[Try it] Copy the entries word for word, from the very first line through the line that contains "للايجار 3 مكاتب بمساحات".

[Exercise data]
◆ ◆ ◆ ◆ ◆ ◆ ◆

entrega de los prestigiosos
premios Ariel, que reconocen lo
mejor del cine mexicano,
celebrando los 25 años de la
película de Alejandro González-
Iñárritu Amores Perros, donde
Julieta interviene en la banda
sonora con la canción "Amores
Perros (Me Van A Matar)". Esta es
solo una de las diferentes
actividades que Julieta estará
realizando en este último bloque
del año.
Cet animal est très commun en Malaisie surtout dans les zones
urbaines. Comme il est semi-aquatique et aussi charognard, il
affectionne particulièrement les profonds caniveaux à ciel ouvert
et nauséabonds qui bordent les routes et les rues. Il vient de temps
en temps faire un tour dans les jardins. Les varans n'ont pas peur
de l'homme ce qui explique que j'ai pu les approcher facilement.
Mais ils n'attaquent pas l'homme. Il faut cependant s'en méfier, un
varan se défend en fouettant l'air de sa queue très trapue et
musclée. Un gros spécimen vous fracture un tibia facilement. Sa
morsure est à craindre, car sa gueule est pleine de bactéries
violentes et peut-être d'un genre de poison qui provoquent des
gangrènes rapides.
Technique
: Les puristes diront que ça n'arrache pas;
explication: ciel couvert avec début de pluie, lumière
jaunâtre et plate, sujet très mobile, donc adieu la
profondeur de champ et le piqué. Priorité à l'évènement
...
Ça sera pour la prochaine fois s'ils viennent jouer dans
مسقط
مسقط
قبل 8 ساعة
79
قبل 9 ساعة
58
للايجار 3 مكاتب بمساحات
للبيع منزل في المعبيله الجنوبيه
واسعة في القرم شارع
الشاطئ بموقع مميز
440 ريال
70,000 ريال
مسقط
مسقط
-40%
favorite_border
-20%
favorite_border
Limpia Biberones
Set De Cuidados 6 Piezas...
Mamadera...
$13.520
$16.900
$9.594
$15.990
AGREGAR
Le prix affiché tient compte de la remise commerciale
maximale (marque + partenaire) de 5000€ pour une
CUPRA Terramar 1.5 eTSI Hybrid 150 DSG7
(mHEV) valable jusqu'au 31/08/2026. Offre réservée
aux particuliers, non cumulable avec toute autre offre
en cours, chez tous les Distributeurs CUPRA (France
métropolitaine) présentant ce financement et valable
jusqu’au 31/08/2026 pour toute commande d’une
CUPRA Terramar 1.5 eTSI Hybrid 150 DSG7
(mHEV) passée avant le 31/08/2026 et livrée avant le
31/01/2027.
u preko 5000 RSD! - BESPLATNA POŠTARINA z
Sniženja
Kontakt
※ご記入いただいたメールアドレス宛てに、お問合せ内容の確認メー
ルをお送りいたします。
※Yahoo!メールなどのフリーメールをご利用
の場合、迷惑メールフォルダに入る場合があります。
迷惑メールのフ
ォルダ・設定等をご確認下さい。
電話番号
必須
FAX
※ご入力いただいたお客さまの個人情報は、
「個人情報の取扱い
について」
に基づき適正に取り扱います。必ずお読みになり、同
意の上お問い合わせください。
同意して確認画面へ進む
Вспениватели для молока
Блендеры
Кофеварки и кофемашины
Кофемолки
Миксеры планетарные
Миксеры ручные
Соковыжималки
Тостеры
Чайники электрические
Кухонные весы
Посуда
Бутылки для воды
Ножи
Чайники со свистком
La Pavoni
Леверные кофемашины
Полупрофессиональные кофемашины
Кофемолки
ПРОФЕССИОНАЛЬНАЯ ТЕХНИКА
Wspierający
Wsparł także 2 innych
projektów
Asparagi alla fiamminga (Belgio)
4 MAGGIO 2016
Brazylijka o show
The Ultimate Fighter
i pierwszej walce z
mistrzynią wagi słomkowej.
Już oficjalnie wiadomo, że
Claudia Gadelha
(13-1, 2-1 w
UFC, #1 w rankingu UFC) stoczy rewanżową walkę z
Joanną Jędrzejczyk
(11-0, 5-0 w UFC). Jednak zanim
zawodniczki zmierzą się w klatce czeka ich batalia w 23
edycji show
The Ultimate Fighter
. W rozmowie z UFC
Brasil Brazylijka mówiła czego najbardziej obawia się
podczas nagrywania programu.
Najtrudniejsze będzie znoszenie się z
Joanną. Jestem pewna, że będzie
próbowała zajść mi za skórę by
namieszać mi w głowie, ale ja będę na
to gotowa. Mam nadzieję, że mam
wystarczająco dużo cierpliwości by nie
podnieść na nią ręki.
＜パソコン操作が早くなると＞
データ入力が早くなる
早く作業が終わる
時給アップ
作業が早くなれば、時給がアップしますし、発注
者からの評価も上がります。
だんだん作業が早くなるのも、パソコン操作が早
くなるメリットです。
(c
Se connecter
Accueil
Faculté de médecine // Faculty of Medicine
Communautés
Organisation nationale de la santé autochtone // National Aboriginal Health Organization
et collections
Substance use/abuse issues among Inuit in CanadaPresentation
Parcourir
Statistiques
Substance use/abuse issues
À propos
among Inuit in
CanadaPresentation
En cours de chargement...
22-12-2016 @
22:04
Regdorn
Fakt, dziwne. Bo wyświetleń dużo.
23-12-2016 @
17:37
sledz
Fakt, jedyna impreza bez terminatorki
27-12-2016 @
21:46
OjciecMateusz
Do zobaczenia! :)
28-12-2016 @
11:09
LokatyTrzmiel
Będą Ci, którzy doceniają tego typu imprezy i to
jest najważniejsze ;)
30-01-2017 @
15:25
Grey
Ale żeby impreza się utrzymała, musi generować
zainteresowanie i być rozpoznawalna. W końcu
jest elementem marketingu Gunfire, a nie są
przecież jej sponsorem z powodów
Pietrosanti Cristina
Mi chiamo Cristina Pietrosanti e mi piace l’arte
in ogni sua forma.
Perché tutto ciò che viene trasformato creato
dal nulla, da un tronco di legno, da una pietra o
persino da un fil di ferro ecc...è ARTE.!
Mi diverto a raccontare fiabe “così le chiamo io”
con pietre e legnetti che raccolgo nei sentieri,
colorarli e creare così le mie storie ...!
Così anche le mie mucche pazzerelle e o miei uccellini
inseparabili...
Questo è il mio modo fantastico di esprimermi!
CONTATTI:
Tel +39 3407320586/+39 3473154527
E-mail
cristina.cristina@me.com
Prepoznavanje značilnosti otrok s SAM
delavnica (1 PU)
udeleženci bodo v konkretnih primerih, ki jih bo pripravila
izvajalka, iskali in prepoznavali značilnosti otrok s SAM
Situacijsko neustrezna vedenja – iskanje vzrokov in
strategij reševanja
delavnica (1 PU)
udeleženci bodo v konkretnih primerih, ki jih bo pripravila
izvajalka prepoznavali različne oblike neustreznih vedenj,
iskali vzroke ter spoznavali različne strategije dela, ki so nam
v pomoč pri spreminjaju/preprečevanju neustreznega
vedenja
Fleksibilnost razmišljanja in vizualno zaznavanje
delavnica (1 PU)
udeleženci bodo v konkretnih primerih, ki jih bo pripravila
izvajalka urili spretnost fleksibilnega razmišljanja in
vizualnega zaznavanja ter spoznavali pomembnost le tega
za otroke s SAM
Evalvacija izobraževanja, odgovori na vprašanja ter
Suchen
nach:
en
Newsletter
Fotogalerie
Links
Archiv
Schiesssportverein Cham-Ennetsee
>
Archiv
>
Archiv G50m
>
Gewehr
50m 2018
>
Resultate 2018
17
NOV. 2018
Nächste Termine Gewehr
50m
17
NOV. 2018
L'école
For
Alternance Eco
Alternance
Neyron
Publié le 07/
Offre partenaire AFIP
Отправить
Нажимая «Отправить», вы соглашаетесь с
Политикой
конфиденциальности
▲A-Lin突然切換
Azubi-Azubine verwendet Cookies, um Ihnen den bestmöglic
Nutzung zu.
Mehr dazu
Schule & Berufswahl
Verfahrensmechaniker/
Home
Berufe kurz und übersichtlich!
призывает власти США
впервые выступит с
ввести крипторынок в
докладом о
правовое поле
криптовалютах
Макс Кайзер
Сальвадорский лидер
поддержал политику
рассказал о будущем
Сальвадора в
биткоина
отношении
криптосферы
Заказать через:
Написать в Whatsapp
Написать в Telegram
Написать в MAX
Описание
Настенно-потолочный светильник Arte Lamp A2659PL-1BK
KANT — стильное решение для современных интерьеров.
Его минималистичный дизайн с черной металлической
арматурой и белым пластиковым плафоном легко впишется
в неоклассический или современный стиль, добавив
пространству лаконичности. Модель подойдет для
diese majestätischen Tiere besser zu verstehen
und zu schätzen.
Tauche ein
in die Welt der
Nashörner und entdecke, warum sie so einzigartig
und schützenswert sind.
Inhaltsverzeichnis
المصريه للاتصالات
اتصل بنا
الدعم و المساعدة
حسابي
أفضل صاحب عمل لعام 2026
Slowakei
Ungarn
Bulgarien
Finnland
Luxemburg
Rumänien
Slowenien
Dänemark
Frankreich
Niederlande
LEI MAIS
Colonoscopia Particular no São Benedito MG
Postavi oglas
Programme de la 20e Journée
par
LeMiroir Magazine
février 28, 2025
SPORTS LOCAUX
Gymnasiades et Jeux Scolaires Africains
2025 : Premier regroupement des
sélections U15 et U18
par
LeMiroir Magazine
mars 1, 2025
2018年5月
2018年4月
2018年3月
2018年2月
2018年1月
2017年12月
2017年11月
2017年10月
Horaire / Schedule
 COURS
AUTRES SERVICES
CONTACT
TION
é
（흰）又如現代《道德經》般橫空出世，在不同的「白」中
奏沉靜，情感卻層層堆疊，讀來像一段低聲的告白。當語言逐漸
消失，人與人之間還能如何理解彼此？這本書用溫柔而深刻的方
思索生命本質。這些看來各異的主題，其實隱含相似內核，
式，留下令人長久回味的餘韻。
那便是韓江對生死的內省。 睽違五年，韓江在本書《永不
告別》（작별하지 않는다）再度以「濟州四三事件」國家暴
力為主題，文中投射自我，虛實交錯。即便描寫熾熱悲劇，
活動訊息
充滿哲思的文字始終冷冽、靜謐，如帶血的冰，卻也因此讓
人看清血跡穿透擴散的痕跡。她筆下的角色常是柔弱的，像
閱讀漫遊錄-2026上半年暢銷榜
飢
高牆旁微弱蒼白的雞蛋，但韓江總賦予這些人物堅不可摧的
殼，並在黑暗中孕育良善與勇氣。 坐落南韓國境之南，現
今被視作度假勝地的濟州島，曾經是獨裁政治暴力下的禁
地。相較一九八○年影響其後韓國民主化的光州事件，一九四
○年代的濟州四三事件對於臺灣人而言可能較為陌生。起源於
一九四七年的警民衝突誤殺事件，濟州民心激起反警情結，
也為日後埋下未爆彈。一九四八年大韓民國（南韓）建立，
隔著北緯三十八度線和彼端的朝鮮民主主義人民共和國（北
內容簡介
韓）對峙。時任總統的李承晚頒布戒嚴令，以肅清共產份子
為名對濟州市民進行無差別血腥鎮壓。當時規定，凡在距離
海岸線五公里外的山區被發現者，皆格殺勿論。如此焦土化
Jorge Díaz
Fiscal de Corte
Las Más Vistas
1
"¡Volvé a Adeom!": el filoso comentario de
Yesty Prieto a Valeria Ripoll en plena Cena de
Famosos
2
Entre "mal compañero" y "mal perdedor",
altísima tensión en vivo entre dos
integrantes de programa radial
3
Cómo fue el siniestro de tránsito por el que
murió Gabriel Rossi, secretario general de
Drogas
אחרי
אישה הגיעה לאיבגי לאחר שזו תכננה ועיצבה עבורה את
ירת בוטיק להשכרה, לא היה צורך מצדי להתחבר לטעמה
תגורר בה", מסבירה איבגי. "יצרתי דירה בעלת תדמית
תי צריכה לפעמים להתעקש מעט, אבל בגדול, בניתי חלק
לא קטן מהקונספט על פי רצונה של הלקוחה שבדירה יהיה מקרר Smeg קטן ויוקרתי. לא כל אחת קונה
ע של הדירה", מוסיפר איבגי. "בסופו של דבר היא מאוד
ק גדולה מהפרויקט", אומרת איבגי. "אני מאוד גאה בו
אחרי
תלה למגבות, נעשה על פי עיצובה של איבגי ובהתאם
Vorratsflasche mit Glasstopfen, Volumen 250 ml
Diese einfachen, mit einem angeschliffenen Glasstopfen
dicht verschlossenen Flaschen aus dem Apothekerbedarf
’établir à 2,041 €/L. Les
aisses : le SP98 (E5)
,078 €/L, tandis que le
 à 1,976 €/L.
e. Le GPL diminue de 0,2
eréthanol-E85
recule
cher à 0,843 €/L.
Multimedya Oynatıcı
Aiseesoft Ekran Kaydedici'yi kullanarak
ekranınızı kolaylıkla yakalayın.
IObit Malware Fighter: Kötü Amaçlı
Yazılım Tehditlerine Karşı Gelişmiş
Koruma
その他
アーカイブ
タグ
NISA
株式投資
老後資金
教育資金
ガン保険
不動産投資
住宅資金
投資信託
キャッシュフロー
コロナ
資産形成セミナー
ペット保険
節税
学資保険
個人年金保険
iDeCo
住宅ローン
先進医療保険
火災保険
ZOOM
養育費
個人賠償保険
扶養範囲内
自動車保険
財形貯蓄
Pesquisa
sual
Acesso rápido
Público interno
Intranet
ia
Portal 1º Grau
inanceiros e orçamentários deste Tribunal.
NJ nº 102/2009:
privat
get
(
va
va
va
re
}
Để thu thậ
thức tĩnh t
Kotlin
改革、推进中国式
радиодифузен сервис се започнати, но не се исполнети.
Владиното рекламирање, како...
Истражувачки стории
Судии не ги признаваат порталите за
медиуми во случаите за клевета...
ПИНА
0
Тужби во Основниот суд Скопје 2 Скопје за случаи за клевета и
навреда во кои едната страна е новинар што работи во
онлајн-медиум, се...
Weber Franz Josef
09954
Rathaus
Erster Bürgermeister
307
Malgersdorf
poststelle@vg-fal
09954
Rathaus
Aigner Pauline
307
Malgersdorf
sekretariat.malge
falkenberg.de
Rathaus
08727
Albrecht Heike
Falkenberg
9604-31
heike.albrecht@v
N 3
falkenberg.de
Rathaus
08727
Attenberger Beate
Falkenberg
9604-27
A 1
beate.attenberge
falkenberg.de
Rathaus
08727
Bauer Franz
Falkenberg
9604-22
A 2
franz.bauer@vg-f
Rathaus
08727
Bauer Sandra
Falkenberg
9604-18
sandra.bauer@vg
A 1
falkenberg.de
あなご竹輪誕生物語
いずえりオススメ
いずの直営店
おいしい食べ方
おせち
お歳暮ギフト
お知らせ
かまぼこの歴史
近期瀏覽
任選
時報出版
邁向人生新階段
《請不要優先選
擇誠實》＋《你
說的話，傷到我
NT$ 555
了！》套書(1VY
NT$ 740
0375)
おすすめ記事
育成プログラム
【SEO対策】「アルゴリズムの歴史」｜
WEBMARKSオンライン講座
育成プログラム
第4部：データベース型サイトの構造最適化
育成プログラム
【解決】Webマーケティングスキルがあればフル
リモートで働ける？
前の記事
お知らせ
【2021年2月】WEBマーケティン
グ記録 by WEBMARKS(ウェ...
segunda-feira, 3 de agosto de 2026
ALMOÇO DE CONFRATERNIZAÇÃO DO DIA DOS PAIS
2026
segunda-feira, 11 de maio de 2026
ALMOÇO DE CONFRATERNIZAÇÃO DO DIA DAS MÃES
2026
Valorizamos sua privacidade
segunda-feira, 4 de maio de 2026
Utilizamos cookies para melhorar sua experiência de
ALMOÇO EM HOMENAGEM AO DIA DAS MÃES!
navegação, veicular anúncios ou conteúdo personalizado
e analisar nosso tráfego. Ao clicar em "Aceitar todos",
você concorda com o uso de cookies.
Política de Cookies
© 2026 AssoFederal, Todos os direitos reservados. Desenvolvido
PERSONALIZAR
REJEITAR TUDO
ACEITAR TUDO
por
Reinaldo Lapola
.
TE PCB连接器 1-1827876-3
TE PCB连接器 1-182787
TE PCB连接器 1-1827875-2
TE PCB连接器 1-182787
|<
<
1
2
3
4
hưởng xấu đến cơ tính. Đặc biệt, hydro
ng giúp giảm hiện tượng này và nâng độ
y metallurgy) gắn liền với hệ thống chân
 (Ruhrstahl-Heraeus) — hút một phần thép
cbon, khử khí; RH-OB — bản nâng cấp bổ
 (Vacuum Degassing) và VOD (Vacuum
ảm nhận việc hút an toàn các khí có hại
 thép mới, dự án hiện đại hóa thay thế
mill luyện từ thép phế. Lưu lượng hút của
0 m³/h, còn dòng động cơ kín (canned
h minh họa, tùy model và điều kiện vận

◆ ◆ ◆ ◆ ◆ ◆ ◆

[Output]
entrega de los prestigiosos
premios Ariel, que reconocen lo
mejor del cine mexicano,
celebrando los 25 años de la
película de Alejandro González-
Iñárritu Amores Perros, donde
Julieta interviene en la banda
sonora con la canción "Amores
Perros (Me Van A Matar)". Esta es
solo una de las diferentes
actividades que Julieta estará
realizando en este último bloque
del año.
Cet animal est très commun en Malaisie surtout dans les zones
urbaines. Comme il est semi-aquatique et aussi charognard, il
affectionne particulièrement les profonds caniveaux à ciel ouvert
et nauséabonds qui bordent les routes et les rues. Il vient de temps
en temps faire un tour dans les jardins. Les varans n'ont pas peur
de l'homme ce qui explique que j'ai pu les approcher facilement.
Mais ils n'attaquent pas l'homme. Il faut cependant s'en méfier, un
varan se défend en fouettant l'air de sa queue très trapue et
musclée. Un gros spécimen vous fracture un tibia facilement. Sa
morsure est à craindre, car sa gueule est pleine de bactéries
violentes et peut-être d'un genre de poison qui provoquent des
gangrènes rapides.
Technique
: Les puristes diront que ça n'arrache pas;
explication: ciel couvert avec début de pluie, lumière
jaunâtre et plate, sujet très mobile, donc adieu la
profondeur de champ et le piqué. Priorité à l'évènement
...
Ça sera pour la prochaine fois s'ils viennent jouer dans
مسقط
مسقط
قبل 8 ساعة
79
قبل 9 ساعة
58
للايجار 3 مكاتب بمساحات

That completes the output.